=== PROBLEM STATEMENT ===
Please return only the lines between the line with "#96: none -> present" and the final line of the entries, both included, and exclude pictures.

Before and after images:
________
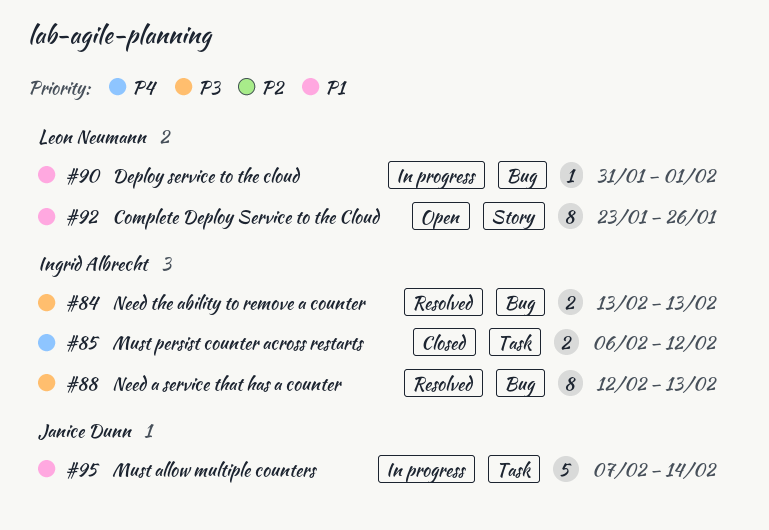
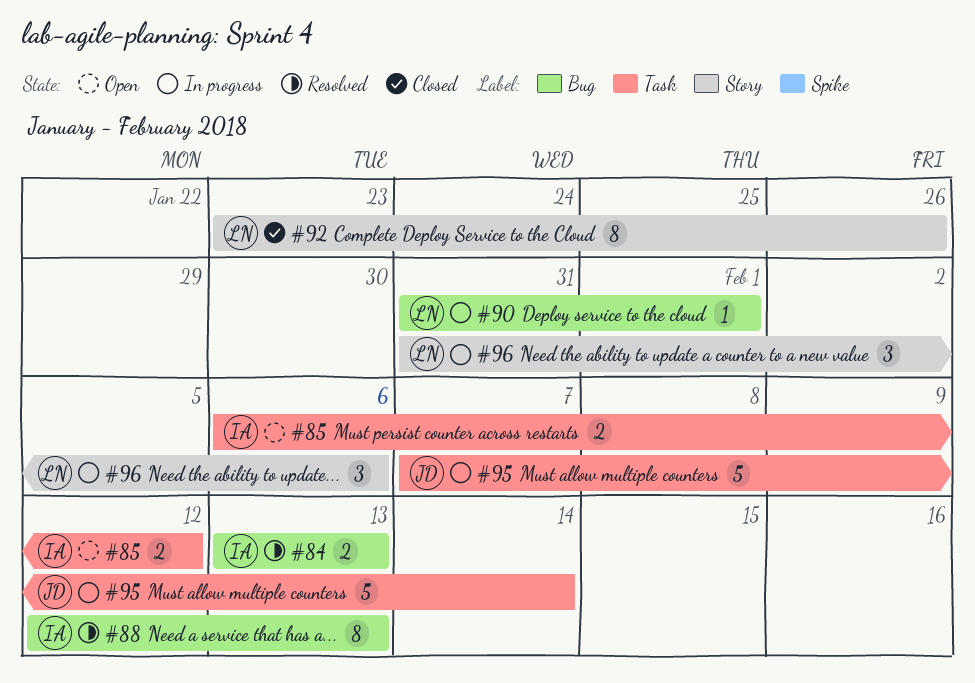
#85, status: Closed -> Open
#92, status: Open -> Closed
#96: none -> present

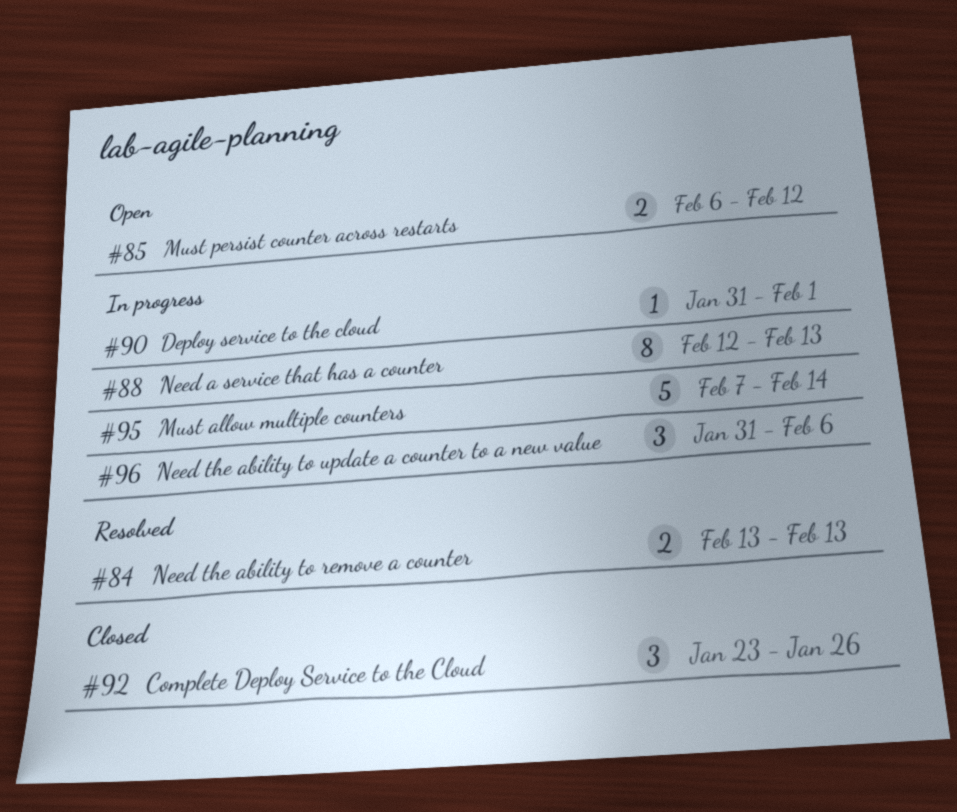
#88, status: Resolved -> In progress
#92, estimate: 8 -> 3

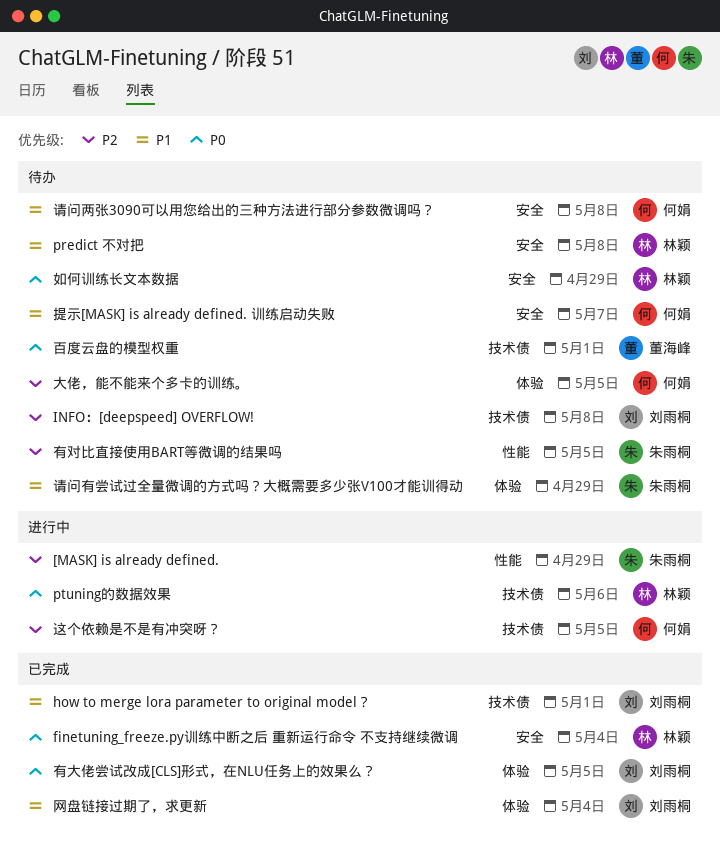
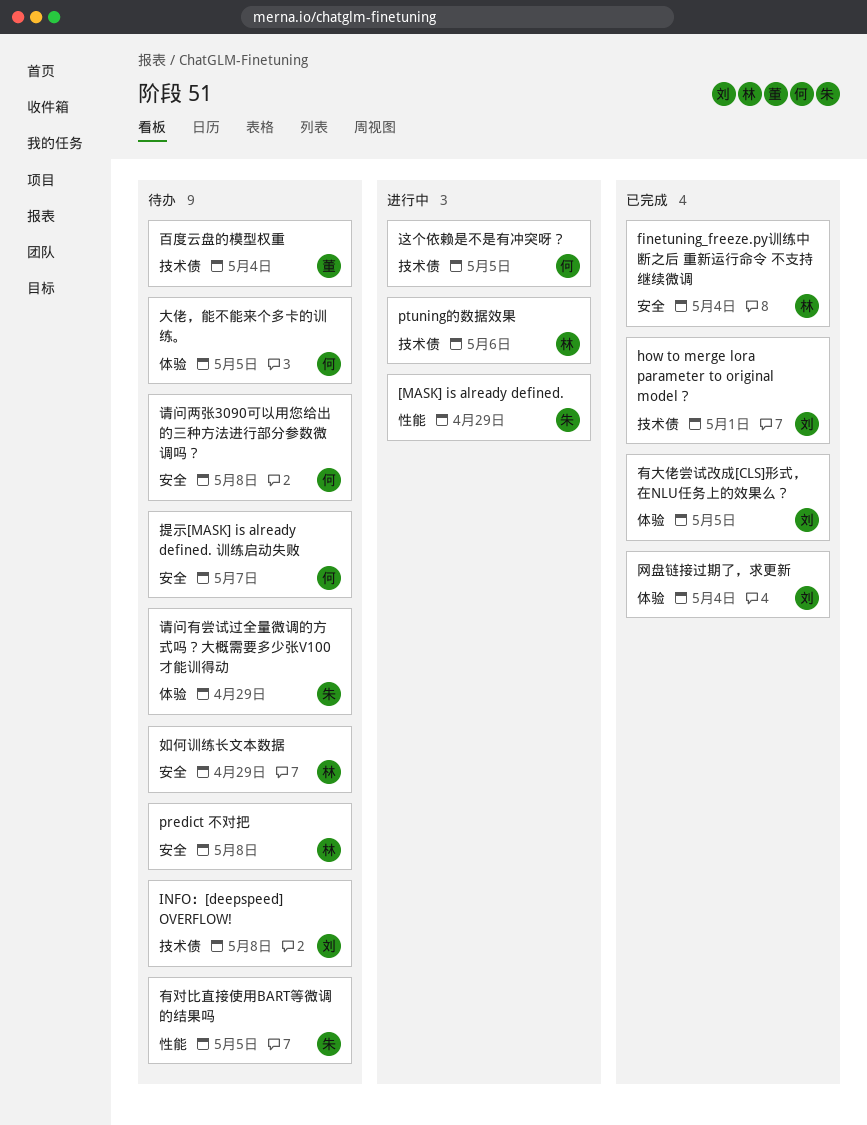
百度云盘的模型权重, due: May 1 -> May 4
________
=== ANSWER TO THIS EXERCISE ===
#96: none -> present

#88, status: Resolved -> In progress
#92, estimate: 8 -> 3

百度云盘的模型权重, due: May 1 -> May 4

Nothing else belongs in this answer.